Dataset extract:
=== Begin Enclosure ===
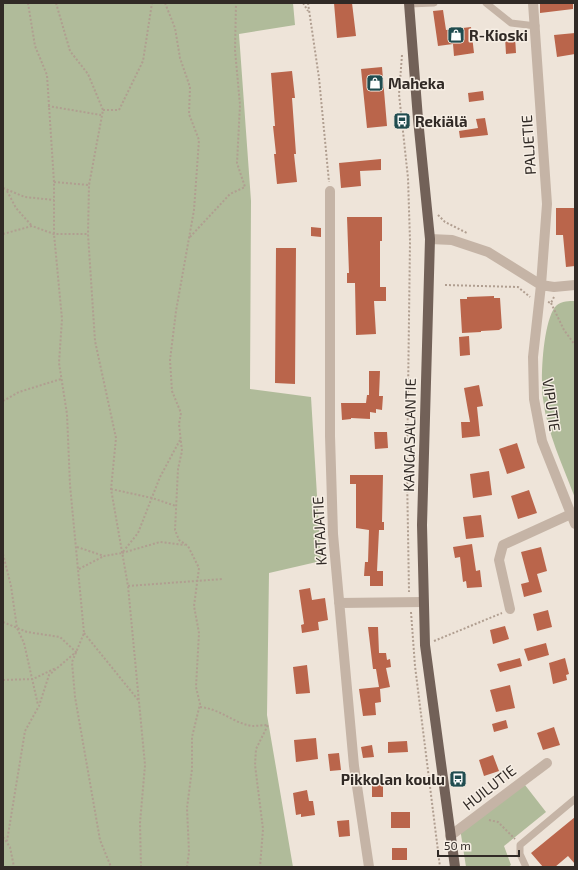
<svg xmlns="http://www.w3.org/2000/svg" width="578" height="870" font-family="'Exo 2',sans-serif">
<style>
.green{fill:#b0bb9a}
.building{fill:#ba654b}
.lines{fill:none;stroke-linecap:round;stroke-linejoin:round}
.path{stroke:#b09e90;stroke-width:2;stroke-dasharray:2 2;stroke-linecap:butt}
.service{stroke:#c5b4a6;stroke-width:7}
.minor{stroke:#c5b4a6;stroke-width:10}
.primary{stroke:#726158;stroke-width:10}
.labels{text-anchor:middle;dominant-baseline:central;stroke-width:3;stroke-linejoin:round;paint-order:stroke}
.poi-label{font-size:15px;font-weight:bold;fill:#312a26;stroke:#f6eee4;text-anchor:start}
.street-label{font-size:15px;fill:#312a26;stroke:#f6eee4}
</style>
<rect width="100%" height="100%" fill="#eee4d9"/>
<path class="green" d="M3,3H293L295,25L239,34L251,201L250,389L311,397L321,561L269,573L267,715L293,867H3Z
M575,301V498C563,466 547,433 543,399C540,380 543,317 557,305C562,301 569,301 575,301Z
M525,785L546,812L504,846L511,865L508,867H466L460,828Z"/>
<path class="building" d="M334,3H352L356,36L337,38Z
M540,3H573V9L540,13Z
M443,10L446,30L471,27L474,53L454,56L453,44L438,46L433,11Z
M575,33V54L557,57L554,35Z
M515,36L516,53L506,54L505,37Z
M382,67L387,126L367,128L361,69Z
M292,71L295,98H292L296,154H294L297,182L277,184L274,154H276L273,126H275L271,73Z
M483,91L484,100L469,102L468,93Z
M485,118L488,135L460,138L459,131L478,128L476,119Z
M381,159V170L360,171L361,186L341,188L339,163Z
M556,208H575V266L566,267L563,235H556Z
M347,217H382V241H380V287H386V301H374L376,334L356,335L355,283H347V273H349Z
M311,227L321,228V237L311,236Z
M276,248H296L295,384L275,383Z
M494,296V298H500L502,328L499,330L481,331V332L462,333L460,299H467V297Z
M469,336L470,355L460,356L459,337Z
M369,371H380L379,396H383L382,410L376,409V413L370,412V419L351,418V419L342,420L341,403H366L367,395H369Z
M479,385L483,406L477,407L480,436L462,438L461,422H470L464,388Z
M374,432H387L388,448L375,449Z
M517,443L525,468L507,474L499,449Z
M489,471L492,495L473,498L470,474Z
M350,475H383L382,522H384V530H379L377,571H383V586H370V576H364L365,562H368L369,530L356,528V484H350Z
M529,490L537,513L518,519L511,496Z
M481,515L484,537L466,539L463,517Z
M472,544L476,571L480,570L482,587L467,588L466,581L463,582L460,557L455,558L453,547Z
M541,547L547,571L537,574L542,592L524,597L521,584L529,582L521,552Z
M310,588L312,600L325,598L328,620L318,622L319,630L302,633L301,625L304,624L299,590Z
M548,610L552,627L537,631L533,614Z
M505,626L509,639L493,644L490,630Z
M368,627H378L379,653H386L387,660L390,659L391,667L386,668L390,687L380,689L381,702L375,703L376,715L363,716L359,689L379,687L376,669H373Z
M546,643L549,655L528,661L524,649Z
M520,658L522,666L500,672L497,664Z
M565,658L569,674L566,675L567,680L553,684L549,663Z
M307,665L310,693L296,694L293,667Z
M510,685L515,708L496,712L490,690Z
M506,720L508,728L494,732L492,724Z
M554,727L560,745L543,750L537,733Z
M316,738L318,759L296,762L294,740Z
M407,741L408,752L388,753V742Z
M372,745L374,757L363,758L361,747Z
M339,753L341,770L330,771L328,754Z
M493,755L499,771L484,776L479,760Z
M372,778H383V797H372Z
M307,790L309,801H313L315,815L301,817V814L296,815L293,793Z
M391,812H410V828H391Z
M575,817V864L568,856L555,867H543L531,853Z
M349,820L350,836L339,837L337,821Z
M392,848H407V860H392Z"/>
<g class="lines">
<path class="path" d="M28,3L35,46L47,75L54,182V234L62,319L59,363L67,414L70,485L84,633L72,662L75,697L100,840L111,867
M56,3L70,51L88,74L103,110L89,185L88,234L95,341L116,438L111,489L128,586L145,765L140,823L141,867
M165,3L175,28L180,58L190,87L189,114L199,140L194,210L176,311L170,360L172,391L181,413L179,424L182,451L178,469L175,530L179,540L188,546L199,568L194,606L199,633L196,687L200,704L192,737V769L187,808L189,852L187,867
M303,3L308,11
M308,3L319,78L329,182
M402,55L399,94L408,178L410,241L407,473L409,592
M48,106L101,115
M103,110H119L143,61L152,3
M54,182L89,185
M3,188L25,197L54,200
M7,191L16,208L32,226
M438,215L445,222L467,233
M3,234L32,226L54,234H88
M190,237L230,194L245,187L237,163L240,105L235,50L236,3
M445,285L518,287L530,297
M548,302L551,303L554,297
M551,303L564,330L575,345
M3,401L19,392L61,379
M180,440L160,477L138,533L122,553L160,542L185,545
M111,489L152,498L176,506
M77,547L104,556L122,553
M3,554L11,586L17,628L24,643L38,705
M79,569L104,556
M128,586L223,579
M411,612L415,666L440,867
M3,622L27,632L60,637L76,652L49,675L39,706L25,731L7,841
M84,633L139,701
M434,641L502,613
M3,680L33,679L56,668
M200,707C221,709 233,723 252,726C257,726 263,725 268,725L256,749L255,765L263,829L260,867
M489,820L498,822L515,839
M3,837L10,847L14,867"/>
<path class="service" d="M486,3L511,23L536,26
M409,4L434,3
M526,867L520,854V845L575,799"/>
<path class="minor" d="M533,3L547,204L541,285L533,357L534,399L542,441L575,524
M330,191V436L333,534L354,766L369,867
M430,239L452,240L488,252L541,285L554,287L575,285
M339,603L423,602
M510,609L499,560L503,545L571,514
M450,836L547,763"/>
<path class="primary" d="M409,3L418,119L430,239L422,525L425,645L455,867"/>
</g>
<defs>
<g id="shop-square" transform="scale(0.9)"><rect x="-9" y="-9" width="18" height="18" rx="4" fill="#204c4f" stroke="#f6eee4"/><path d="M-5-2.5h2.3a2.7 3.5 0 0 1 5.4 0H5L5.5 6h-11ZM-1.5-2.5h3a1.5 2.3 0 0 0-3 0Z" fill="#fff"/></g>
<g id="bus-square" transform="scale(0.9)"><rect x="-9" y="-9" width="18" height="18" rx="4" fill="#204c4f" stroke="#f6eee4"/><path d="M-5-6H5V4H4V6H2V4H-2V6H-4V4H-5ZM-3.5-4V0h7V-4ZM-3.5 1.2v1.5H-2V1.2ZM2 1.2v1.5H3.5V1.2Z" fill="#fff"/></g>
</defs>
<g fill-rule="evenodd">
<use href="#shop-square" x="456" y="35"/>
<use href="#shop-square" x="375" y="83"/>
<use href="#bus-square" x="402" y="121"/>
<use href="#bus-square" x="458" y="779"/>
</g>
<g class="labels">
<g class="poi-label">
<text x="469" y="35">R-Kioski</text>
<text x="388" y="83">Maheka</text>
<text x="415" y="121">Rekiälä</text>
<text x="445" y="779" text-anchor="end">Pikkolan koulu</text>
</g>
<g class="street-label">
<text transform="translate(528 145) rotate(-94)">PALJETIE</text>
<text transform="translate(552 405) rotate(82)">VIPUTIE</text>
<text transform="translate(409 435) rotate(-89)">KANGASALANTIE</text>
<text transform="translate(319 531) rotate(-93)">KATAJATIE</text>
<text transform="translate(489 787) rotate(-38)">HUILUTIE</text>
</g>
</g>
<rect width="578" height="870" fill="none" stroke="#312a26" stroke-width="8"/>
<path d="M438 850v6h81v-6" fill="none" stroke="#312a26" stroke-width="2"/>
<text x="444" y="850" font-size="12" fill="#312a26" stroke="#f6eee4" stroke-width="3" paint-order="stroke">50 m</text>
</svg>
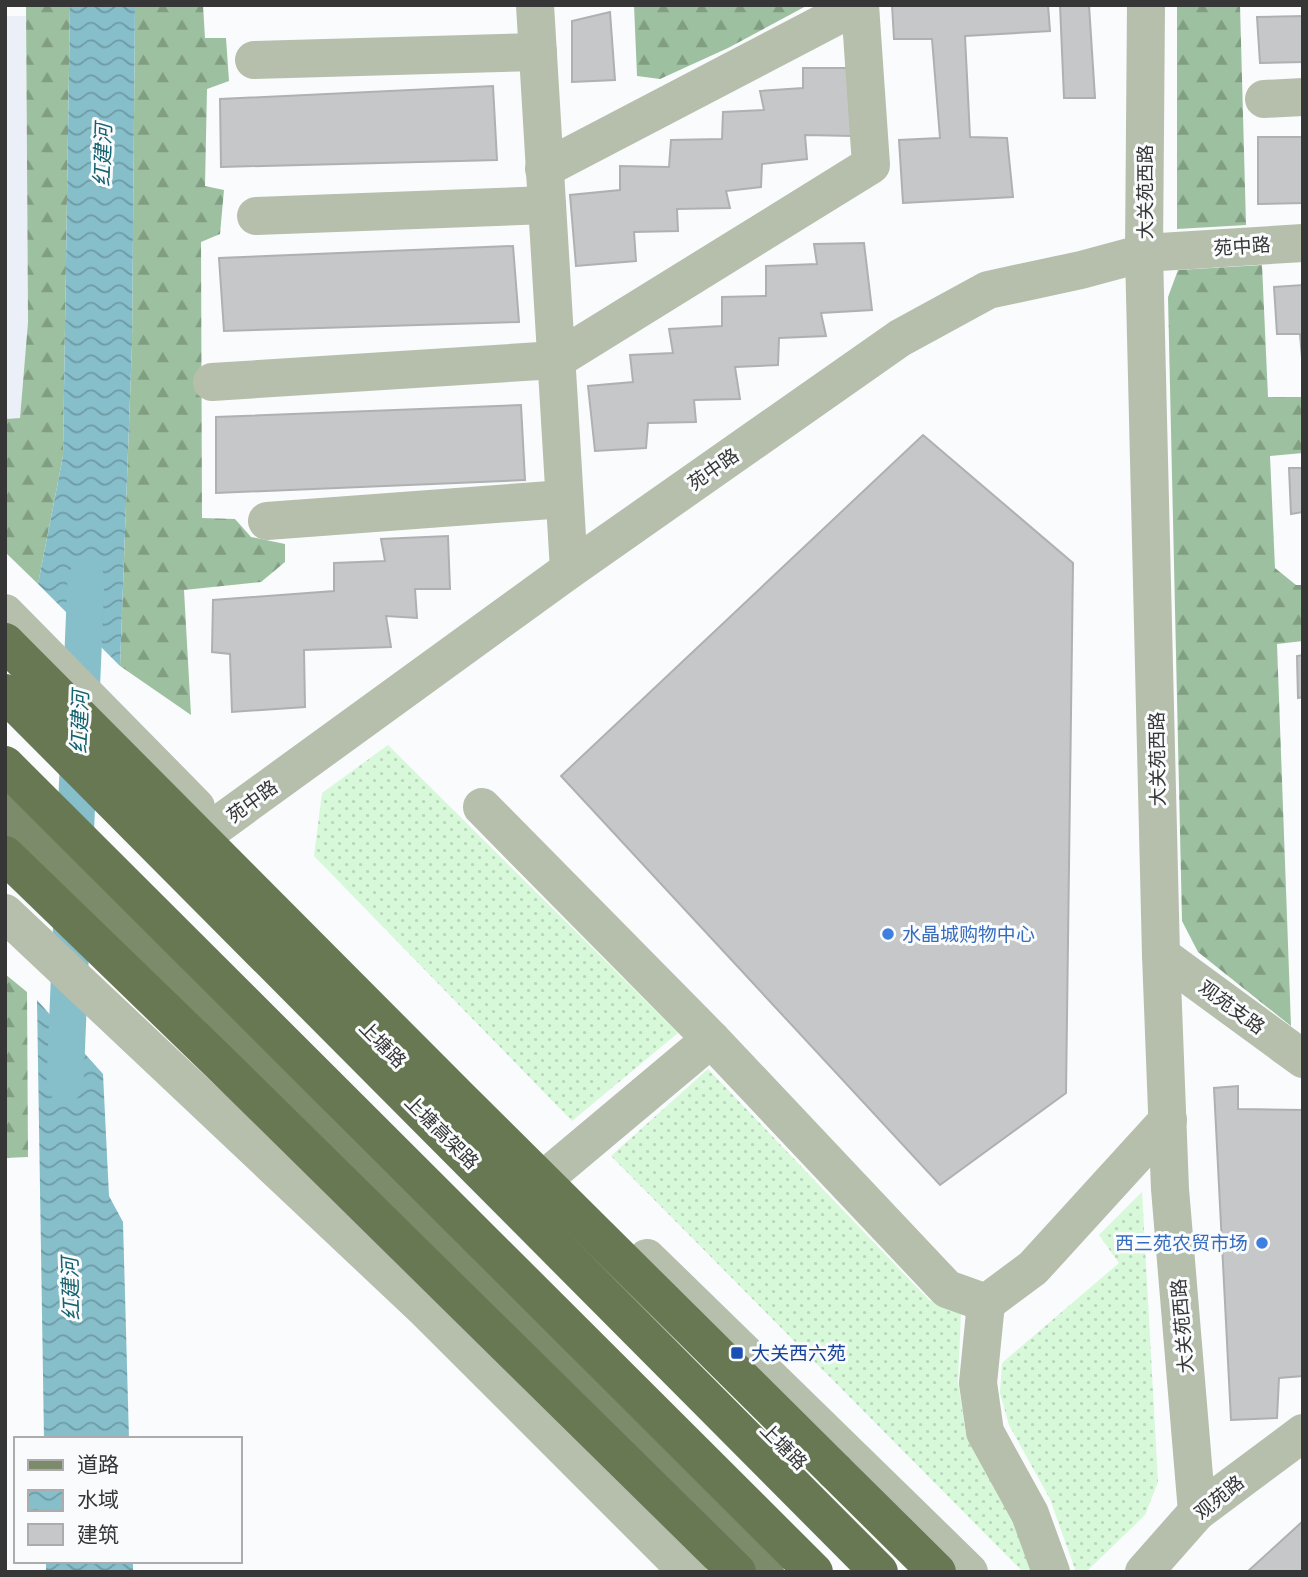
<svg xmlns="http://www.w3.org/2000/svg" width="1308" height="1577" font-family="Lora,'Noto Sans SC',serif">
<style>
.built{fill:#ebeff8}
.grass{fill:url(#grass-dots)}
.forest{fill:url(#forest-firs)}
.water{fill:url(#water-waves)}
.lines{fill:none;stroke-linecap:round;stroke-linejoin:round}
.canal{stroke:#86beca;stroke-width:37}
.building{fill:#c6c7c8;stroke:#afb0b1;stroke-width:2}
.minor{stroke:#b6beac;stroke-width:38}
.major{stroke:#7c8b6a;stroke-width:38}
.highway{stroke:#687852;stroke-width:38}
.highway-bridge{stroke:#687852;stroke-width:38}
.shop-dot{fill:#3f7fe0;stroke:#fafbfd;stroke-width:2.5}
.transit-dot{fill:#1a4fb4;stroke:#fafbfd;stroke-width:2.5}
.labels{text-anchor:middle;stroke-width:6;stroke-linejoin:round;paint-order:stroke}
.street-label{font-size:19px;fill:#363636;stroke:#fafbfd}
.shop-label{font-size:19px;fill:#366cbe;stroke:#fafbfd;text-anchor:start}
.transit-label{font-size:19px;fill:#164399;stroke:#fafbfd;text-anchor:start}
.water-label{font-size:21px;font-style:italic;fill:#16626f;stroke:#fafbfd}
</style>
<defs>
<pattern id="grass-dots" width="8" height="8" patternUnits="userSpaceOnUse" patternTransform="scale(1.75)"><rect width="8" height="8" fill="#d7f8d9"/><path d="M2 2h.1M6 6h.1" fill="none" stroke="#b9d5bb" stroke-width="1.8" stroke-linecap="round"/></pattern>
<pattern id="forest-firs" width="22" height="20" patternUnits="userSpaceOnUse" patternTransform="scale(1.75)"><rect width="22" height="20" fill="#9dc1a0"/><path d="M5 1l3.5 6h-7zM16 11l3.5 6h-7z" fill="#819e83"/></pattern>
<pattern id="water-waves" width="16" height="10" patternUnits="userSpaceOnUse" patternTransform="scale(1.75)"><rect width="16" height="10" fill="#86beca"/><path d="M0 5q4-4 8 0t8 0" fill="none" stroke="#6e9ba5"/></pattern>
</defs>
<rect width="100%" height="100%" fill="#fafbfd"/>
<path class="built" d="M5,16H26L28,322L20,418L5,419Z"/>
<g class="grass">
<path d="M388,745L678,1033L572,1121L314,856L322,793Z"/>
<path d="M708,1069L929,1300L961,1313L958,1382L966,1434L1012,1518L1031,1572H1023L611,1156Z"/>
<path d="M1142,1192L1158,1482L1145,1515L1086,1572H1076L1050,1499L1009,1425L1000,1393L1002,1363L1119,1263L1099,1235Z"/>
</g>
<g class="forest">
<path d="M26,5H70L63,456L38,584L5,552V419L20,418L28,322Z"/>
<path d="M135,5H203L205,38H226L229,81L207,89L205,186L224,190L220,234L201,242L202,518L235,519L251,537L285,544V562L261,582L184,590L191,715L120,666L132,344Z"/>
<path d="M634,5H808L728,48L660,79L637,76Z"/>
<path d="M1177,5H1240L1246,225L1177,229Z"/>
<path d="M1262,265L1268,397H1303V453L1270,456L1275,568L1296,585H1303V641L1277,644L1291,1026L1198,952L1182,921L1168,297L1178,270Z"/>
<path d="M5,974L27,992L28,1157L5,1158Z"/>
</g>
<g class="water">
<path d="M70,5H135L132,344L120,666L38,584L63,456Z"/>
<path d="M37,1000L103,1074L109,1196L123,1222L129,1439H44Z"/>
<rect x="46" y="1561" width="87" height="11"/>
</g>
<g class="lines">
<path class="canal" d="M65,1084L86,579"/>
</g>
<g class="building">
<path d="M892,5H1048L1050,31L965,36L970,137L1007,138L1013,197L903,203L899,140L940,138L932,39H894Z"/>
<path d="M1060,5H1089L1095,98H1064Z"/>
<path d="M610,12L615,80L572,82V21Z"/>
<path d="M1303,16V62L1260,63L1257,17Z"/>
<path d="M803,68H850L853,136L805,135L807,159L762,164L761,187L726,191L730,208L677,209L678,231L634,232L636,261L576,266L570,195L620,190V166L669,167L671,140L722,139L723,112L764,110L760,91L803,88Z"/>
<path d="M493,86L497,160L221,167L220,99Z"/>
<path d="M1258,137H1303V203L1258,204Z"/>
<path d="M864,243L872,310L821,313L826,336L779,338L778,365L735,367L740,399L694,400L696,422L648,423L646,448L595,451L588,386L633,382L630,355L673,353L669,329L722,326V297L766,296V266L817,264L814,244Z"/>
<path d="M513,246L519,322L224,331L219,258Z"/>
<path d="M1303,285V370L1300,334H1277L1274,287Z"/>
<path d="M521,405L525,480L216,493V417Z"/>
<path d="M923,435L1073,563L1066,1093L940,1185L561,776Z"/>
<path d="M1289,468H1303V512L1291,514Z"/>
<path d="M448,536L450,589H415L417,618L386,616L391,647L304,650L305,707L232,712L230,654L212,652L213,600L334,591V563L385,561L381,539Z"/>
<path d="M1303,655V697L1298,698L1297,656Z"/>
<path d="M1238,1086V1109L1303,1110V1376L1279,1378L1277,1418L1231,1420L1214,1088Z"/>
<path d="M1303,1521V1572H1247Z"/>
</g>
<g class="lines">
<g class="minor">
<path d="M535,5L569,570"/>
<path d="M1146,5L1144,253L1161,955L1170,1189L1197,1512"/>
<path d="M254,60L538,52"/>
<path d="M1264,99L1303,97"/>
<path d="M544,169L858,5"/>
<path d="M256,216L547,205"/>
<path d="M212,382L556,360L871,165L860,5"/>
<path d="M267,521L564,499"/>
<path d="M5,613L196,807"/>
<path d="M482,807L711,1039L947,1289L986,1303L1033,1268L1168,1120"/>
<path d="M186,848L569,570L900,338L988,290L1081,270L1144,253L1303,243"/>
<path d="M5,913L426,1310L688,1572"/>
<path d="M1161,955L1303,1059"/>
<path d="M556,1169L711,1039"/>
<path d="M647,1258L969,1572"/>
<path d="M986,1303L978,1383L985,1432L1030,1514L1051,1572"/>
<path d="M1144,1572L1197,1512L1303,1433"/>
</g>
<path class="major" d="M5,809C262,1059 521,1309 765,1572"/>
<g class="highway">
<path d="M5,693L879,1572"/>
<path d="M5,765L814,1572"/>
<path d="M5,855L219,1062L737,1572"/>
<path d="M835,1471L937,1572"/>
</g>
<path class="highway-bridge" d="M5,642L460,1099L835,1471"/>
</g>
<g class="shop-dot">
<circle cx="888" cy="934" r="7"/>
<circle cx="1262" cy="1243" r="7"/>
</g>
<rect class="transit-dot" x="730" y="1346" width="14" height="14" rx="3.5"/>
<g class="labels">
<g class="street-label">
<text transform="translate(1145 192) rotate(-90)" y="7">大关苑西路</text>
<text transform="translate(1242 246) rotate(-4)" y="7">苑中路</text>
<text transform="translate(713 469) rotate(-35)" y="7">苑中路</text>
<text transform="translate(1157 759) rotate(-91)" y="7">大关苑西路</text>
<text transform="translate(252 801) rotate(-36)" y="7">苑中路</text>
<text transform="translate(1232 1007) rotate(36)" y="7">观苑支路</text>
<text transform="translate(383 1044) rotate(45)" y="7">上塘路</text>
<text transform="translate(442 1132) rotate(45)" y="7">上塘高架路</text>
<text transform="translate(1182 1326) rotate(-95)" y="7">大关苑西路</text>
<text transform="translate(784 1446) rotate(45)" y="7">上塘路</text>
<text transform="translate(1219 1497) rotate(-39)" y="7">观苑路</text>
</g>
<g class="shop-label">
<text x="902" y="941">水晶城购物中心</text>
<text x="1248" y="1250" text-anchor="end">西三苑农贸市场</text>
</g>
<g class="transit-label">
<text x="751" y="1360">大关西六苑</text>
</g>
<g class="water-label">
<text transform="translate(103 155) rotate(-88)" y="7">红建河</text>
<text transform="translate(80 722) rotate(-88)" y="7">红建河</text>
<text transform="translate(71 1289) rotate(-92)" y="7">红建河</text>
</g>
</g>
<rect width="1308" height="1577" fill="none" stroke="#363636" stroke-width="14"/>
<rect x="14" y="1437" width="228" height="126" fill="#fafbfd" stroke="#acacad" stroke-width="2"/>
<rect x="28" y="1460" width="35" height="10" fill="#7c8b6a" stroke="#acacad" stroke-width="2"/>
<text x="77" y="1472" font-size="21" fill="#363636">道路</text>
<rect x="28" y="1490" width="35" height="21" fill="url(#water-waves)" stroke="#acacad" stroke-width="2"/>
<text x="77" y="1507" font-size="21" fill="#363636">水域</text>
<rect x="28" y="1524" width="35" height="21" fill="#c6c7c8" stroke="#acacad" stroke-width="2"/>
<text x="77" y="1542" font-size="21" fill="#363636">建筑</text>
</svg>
=== End Enclosure ===
Directions for this task: Across the data above, how many lines carry the word "http"? Only the number is needed.

Result of the exercise: 2